Sleep disorders in children with cerebral palsy
To determine the frequency and predictors of sleep disorders in children with cerebral palsy (CP) we analyzed the responses of 173 parents who had completed the Sleep Disturbance Scale for Children. The study population included 100 males (57.8%) and 73 females (42.2%; mean age 8y 10mo [SD 1y 11mo]; range 6y–11y 11mo). Eighty-three children (48.0%) had spastic diplegia, 59 (34.1%) congenital hemiplegia, 18 (10.4%) spastic quadriplegia, and 13 (7.5%) dystonic/dyskinetic CP. Seventy-three children (42.2%) were in Gross Motor Function Classification System Level I, 33 (19.1%) in Level II, 30 (17.3%) in Level III, 23 (13.3%) in Level IV, and 14 (8.1%) in Level V. Thirty children (17.3%) had epilepsy. A total sleep problem score and six factors indicative of the most common areas of sleep disorder in childhood were obtained. Of the children in our study, 23% had a pathological total sleep score, in comparison with 5% of children in the general population. Difficulty in initiating and maintaining sleep, sleep–wake transition, and sleep breathing disorders were the most frequently identified problems.
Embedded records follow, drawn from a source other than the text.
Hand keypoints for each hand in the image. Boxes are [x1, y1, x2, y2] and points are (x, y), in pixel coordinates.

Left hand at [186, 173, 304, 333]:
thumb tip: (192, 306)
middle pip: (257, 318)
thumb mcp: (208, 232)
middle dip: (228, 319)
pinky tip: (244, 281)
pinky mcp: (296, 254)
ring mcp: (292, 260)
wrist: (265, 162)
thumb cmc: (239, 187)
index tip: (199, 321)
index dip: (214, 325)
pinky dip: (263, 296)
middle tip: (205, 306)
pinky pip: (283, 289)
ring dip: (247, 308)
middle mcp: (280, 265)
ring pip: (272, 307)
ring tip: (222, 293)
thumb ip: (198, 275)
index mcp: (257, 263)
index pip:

Active epilepsy was associated with the presence of a sleep disorder (odds ratio [OR]=17.1, 95% confidence interval [CI] 2.5–115.3), as was being the child of a single-parent family (OR=3.9, 95% CI 1.3–11.6). Disorders of initiation and maintenance of sleep were more frequent in children with spastic quadriplegia (OR=12.9, 95% CI 1.9–88.0), those with dyskinetic CP (OR=20.6, 95% CI 3.1–135.0), and those with severe visual impairment (OR=12.5, 95% CI 2.5–63.1). Both medical and environmental factors seem to contribute to the increased frequency of chronic sleep disorders in children with CP.